> _Task description_
The answer is to be an exact copy of the lines below running from the line with "rcer leur présence au sein de la communauté." down to the line with "الأسياد و العبيد", both ends included, and nothing more.

※ ※ ※

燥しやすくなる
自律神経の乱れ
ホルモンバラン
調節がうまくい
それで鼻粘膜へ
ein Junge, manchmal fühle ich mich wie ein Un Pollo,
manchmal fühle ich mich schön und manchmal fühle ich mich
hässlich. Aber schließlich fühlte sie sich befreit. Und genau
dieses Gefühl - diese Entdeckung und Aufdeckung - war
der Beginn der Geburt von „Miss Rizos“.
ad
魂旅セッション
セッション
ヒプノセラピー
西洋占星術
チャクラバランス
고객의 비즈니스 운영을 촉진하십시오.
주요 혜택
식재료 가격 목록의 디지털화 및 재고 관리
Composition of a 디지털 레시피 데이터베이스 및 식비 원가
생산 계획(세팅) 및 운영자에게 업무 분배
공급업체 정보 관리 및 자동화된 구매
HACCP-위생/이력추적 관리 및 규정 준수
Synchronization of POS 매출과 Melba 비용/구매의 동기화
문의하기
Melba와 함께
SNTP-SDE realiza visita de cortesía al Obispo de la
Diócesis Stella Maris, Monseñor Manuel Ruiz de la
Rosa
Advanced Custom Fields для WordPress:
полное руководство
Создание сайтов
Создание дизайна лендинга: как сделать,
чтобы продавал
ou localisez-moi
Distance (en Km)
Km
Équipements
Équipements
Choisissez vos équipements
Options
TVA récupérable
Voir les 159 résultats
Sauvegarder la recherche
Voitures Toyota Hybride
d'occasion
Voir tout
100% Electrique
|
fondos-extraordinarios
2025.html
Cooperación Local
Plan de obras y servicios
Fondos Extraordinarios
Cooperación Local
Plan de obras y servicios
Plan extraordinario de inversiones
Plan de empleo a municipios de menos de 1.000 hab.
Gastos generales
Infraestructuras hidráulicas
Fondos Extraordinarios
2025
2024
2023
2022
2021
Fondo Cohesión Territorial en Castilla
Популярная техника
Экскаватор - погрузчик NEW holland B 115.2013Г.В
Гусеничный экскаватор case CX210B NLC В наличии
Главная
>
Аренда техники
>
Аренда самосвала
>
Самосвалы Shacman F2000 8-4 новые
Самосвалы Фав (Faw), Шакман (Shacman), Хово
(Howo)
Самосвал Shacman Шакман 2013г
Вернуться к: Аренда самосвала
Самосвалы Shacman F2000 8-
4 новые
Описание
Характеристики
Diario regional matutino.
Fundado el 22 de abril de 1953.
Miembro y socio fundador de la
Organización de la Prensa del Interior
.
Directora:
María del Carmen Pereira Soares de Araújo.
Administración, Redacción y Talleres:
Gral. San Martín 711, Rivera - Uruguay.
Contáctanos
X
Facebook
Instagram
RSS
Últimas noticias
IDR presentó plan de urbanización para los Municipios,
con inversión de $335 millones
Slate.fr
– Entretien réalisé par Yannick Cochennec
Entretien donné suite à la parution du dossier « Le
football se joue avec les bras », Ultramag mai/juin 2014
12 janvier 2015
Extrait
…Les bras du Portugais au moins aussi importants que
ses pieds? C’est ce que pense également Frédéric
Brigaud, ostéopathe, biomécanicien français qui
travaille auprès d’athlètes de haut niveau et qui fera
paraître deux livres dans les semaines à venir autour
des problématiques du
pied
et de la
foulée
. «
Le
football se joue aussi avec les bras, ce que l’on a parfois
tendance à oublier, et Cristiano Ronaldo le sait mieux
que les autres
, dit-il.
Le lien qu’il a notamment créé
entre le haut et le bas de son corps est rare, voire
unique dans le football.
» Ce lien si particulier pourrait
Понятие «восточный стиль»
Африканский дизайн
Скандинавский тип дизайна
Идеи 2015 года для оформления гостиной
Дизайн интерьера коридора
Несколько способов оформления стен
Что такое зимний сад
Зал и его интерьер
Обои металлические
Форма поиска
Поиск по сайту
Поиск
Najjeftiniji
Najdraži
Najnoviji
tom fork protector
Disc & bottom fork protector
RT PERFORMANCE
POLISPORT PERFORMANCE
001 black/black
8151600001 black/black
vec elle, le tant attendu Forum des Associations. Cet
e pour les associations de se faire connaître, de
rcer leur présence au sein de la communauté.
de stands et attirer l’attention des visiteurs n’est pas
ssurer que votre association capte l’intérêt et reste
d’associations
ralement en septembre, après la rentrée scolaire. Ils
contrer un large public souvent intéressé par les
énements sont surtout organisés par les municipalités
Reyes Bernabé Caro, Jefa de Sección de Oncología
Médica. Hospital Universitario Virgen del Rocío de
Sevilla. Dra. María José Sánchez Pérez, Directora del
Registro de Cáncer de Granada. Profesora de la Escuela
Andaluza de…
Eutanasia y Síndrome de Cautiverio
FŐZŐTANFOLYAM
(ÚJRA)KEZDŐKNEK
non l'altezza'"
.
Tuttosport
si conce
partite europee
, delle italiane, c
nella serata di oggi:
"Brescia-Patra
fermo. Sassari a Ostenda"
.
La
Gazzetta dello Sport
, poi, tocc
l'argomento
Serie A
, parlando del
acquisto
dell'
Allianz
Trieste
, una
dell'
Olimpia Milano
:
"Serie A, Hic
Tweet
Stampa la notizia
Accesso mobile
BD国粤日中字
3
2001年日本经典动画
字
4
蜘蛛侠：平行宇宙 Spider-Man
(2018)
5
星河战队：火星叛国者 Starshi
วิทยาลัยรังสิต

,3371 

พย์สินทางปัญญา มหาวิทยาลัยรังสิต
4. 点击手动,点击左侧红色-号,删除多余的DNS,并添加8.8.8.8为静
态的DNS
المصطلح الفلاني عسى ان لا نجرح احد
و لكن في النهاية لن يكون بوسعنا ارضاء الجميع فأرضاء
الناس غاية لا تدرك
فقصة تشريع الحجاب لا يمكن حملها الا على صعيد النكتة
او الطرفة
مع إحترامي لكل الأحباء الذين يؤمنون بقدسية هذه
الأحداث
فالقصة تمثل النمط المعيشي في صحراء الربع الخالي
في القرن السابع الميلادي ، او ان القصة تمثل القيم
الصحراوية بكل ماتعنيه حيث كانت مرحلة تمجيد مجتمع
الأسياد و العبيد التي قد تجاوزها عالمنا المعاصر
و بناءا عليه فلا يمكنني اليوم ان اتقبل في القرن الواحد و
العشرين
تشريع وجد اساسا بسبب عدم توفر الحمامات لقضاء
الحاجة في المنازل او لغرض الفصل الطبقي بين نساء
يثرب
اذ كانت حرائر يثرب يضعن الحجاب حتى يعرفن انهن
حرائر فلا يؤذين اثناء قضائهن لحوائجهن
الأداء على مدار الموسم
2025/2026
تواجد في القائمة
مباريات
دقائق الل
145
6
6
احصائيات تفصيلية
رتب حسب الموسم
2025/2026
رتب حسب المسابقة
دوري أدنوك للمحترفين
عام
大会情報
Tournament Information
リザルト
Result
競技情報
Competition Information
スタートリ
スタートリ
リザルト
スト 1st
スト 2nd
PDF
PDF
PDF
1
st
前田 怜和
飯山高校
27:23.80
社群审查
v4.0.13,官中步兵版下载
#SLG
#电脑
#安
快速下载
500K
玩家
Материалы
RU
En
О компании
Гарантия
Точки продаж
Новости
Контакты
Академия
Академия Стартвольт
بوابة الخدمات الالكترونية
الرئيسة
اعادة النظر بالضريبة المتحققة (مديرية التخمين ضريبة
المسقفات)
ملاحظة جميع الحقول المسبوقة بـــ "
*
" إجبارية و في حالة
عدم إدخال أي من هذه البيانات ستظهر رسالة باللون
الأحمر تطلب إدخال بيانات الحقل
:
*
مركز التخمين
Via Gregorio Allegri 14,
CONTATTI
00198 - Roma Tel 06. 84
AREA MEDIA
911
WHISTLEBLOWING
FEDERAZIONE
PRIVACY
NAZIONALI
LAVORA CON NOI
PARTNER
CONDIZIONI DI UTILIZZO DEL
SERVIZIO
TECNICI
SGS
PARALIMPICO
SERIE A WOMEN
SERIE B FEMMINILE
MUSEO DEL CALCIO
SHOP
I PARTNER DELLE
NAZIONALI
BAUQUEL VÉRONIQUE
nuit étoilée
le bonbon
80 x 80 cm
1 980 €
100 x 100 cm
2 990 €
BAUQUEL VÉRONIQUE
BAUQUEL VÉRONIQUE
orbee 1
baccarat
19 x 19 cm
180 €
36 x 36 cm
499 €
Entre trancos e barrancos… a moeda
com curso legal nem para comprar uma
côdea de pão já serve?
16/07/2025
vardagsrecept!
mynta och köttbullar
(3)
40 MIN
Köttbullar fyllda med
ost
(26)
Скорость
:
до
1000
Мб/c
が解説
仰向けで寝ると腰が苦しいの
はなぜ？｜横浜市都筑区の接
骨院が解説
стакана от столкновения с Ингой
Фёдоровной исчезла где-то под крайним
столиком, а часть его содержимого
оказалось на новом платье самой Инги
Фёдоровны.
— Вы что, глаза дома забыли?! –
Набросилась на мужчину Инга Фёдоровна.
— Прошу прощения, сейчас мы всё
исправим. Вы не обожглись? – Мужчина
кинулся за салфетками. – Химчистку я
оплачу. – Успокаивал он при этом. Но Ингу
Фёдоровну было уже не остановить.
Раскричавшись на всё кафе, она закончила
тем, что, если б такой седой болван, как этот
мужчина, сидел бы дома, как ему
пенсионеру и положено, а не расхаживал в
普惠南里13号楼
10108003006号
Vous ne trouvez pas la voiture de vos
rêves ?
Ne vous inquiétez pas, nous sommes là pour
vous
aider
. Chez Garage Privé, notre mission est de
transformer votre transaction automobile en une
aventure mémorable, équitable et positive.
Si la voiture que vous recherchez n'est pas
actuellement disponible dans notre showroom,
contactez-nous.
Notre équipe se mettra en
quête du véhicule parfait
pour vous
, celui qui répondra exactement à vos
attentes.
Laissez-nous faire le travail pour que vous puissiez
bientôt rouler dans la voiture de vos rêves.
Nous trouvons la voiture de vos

※ ※ ※

> _Output of the exercise_
rcer leur présence au sein de la communauté.
de stands et attirer l’attention des visiteurs n’est pas
ssurer que votre association capte l’intérêt et reste
d’associations
ralement en septembre, après la rentrée scolaire. Ils
contrer un large public souvent intéressé par les
énements sont surtout organisés par les municipalités
Reyes Bernabé Caro, Jefa de Sección de Oncología
Médica. Hospital Universitario Virgen del Rocío de
Sevilla. Dra. María José Sánchez Pérez, Directora del
Registro de Cáncer de Granada. Profesora de la Escuela
Andaluza de…
Eutanasia y Síndrome de Cautiverio
FŐZŐTANFOLYAM
(ÚJRA)KEZDŐKNEK
non l'altezza'"
.
Tuttosport
si conce
partite europee
, delle italiane, c
nella serata di oggi:
"Brescia-Patra
fermo. Sassari a Ostenda"
.
La
Gazzetta dello Sport
, poi, tocc
l'argomento
Serie A
, parlando del
acquisto
dell'
Allianz
Trieste
, una
dell'
Olimpia Milano
:
"Serie A, Hic
Tweet
Stampa la notizia
Accesso mobile
BD国粤日中字
3
2001年日本经典动画
字
4
蜘蛛侠：平行宇宙 Spider-Man
(2018)
5
星河战队：火星叛国者 Starshi
วิทยาลัยรังสิต

,3371 

พย์สินทางปัญญา มหาวิทยาลัยรังสิต
4. 点击手动,点击左侧红色-号,删除多余的DNS,并添加8.8.8.8为静
态的DNS
المصطلح الفلاني عسى ان لا نجرح احد
و لكن في النهاية لن يكون بوسعنا ارضاء الجميع فأرضاء
الناس غاية لا تدرك
فقصة تشريع الحجاب لا يمكن حملها الا على صعيد النكتة
او الطرفة
مع إحترامي لكل الأحباء الذين يؤمنون بقدسية هذه
الأحداث
فالقصة تمثل النمط المعيشي في صحراء الربع الخالي
في القرن السابع الميلادي ، او ان القصة تمثل القيم
الصحراوية بكل ماتعنيه حيث كانت مرحلة تمجيد مجتمع
الأسياد و العبيد التي قد تجاوزها عالمنا المعاصر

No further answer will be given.